Congress shall make no law respecting an establishment of religion, or prohibiting the free exercise thereof…
United States Constitution, Amendment I
“I read ‘no law’… to mean no law…”. Smith v. California, 361 U.S. 147 (1959), Justice Hugo Black, concurring.
Last year, I attended a public discussion of the oh so Frank Luntz-ish named Patient Protection and Affordable Healthcare Act, more commonly known as Obamacare, sponsored by the National Center for Policy Analysis. Dr. Ron Anderson, then CEO of Dallas’ Parkland Hospital said that the scariest words in the Act were the numerous clauses that began with “the Secretary [of Health and Human Services] shall… .” What this means is the 2000+ page monstrosity of a statute is not the final word. It amounts to an enabling act giving the Washington bureaucracy wide discretion to enact a host of regulations and requirements as to how medical services are delivered and financed in this country. Well, some sowers might be reaping the unexpected – the Secretary has… .
Many of the Roman Catholic Church’s leaders in the United States supported the concept of Obamcare, and probably a majority of Catholics voted for him in 2008, taking to heart his message that he intended to see a national medical care scheme enacted, as well as the many other beneficent measures he espoused. Two of the public issues the Church has been vocal on are the use of medical contraceptive devices and pharmaceuticals and abortion. The Church believes that human life begins at conception and it regards abortion as equivalent to homicide. It also believes and teaches – somewhat incongruously, as its use would and does prevent the perceived necessity of many abortions – that “artificial” contraception is wrong. Now Secretary Kathleen Sebelius, herself a Catholic, has mandated that Catholic institutions must provide contraceptive services, including some pharmaceuticals that act as very early term abortifacients, in medical insurance policies they provide to their employees. There appears to be narrow exemption for the clergy (which theoretically would not have any use for such services anyway). This leaves open Catholic schools, universities, hospitals, and all kinds of eleemosynary institutions that must either to provide medical insurance for their employees that includes paying for activities the Church deems immoral, or decline to do so and pay a monetary penalty. The monetary penalty may be the least of the burdens as many of those whose skills are sought will find employment elsewhere with organizations that would provide medical benefits.

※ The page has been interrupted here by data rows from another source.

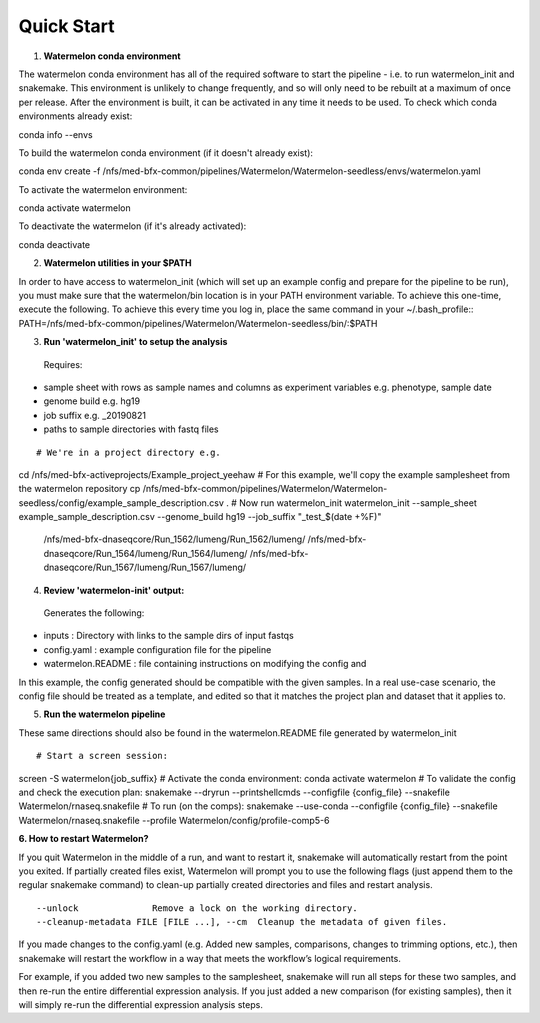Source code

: 
-----------
Quick Start
-----------

1. **Watermelon conda environment**

The watermelon conda environment has all of the required software to start the pipeline - i.e. to run watermelon_init and snakemake. This environment is unlikely to change frequently, and so will only need to be rebuilt at a maximum of once per release. After the environment is built, it can be activated in any time it needs to be used.
To check which conda environments already exist::

conda info --envs

To build the watermelon conda environment (if it doesn't already exist)::

conda env create -f /nfs/med-bfx-common/pipelines/Watermelon/Watermelon-seedless/envs/watermelon.yaml

To activate the watermelon environment::

conda activate watermelon

To deactivate the watermelon (if it's already activated)::

conda deactivate

2. **Watermelon utilities in your $PATH**

In order to have access to watermelon_init (which will set up an example config and prepare for the pipeline to be run), you must make sure that the watermelon/bin location is in your PATH environment variable.
To achieve this one-time, execute the following. To achieve this every time you log in, place the same command in your ~/.bash_profile::
PATH=/nfs/med-bfx-common/pipelines/Watermelon/Watermelon-seedless/bin/:$PATH

3. **Run 'watermelon_init' to setup the analysis**
  Requires:
* sample sheet with rows as sample names and columns as experiment variables e.g. phenotype, sample date
* genome build e.g. hg19
* job suffix e.g. _20190821
* paths to sample directories with fastq files

::

# We're in a project directory e.g.
cd /nfs/med-bfx-activeprojects/Example_project_yeehaw
# For this example, we'll copy the example samplesheet from the watermelon repository
cp /nfs/med-bfx-common/pipelines/Watermelon/Watermelon-seedless/config/example_sample_description.csv .
# Now run watermelon_init
watermelon_init --sample_sheet example_sample_description.csv --genome_build hg19 --job_suffix "_test_$(date +%F)" \
  /nfs/med-bfx-dnaseqcore/Run_1562/lumeng/Run_1562/lumeng/ \
  /nfs/med-bfx-dnaseqcore/Run_1564/lumeng/Run_1564/lumeng/ \
  /nfs/med-bfx-dnaseqcore/Run_1567/lumeng/Run_1567/lumeng/

4. **Review 'watermelon-init' output:**
  Generates the following:
* inputs : Directory with links to the sample dirs of input fastqs
* config.yaml : example configuration file for the pipeline
* watermelon.README : file containing instructions on modifying the config and

In this example, the config generated should be compatible with the given samples. In a real use-case scenario, the config file should be treated as a template, and edited so that it matches the project plan and dataset that it applies to.

5. **Run the watermelon pipeline**

These same directions should also be found in the watermelon.README file generated by watermelon_init ::

# Start a screen session:
screen -S watermelon{job_suffix}
# Activate the conda environment:
conda activate watermelon
# To validate the config and check the execution plan:
snakemake --dryrun --printshellcmds --configfile {config_file} --snakefile Watermelon/rnaseq.snakefile
# To run (on the comps):
snakemake --use-conda --configfile {config_file} --snakefile Watermelon/rnaseq.snakefile --profile Watermelon/config/profile-comp5-6


**6. How to restart Watermelon?**

If you quit Watermelon in the middle of a run, and want to restart it, snakemake will automatically restart from the point you exited. If partially created files exist, Watermelon will prompt you to use the following flags (just append them to the regular snakemake command) to clean-up partially created directories and files and restart analysis.
::

  --unlock              Remove a lock on the working directory.
  --cleanup-metadata FILE [FILE ...], --cm  Cleanup the metadata of given files.


If you made changes to the config.yaml (e.g. Added new samples, comparisons, changes to trimming options, etc.), then snakemake will restart the workflow in a way that meets the workflow’s logical requirements.

For example, if you added two new samples to the samplesheet, snakemake will run all steps for these two samples, and then re-run the entire differential expression analysis. If you just added a new comparison (for existing samples), then it will simply re-run the differential expression analysis steps.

Whatever one believes concerning the Church’s stance on contraception, it is a long standing religious tenet that deserves to be, and is protected by the Constitution. Over the past four or five decades, the Establishment Clause of the First Amendment has received a lot of attention in the courts and the press. There is a concern, bordering on paranoid in some circles, that any activity, no matter how attenuated the connection, that can be construed as government sponsorship of religion, must be squelched forthwith. Given the past history of the Inquisitions, and the present day Taliban and other Islamist regimes, that concern has a point. There is another part of the First Amendment, though, known as the Free Exercise Clause. This has received a lesser amount of attention, but it is just as important as the Establishment Clause. The government must not burden religious belief and conduct in accordance with that belief unless it serves a compelling state interest. The bar is and should be drawn very high. Certainly the Constitution will not protect conduct such as the handling of poisonous snakes in the presence of children, forced female genital mutilation, honor killings, and the like, no matter what a particular creed holds. But to force a religious sponsored institution to finance what that religion considers immoral conduct must be Constitutionally prohibited. There is no clash of rights here. Even assuming that the availability of medical services regardless of ability to pay is a right, which I do not so believe, a potential beneficiary of a medical insurance policy is not forced to work at a Catholic college, hospital, or other institution.
There are a number of downstream possibilities. I see no way the regulations can withstand judicial scrutiny, and there is a chance that the Obamacare fiasco will be consigned to the landfill of history, either by the courts or a subsequent Congress and President. Even if it survives, these regulations will not. Secondly, personal appeals by a number of bishops and other Catholic leaders to the President have apparently been rebuffed. As a result, perhaps the Church leaders and their flocks will exhibit less enthusiasm for Obama in 2012 than they did in 2008. That may be fitting. A lot of Catholics believed he was the Messiah; for many of them, on this issue anyway, he looks more like the Antichrist.